At the height of the hill, standing in the gnarled guardrail where the car tore through, was Brett. Like the car, and like Kyle’s mom before, he stood there in a column of fire. Brett’s face quickly fell into deformity, the flames pulling at his flesh like the wax of a candle, remolding him into little more than bone and gore. Kyle vigorously shook his head in disbelief, this couldn’t be Brett. The one person who had stayed at his side this whole time. The only person left who really meant anything to Kyle now loomed over him as a ghastly inferno. As much as it pained Kyle to see Brett like this, something about him held Kyle’s attention. Kyle’s vision came into focus on the Brett’s varsity jacket, on the yellowjacket mascot. In a rush, everything clicked, Kyle had witnessed this scene before. The realization sent Kyle reeling to his knees, and he buried his face in his hands as memory after memory played through his mind in a tormenting loop. This horror is what first greeted Kyle all those years ago on the day his father died and haunted him every year after. That flaming figure and the wasp in the trees, it was Brett. It was always him.
🝰
“I appreciate your willingness to be so open in today’s session,” the psychiatrist said. He finished a note in his journal and folded it shut. “I think this is the most progress we’ve made since we started seeing each other, Mr.
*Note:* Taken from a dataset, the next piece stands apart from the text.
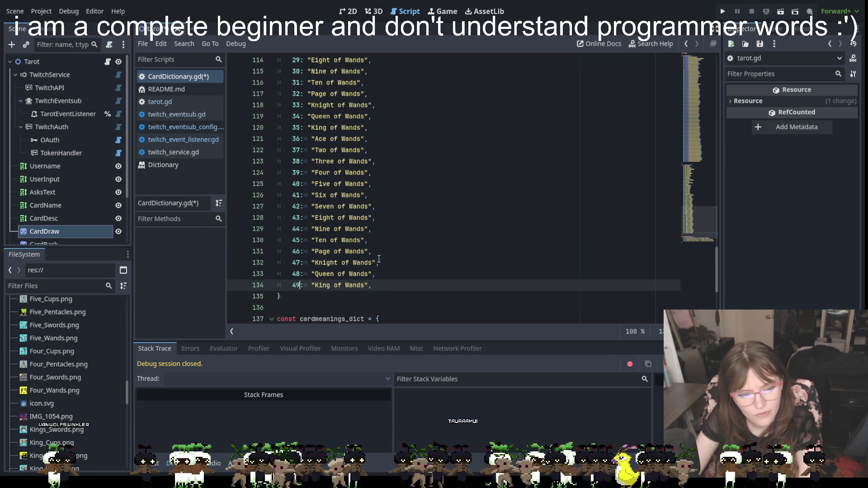
pyautogui.click(342, 139)
pyautogui.moveTo(342, 139); pyautogui.dragTo(362, 139)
Matthews.” He gave Kyle a consoling smile and slowly rose to his feet. “The visions that plagued your youth, they sound tremendously violent, and I feel as if I should apologize to you. However, despite everything you’ve experienced, you display a great strength to have endured so much at that age and it really speaks to the progress you’ve made to be able to reflect on all this so honestly.” He extended his hand toward Kyle in affirmation. “One final question, as we wrap things up today. That ‘omen’ as you put it. The one you saw after the crash. Was that truly the last time you had such a profound episode?”
Each word he said was entirely lost on Kyle. As Kyle's eyes fixated on the back wall, the psychiatrist was blurred away, a figment of a world beyond. His attention narrowed in an unrelenting focus on the small creature that crawled its way across the bricks – a small red wasp.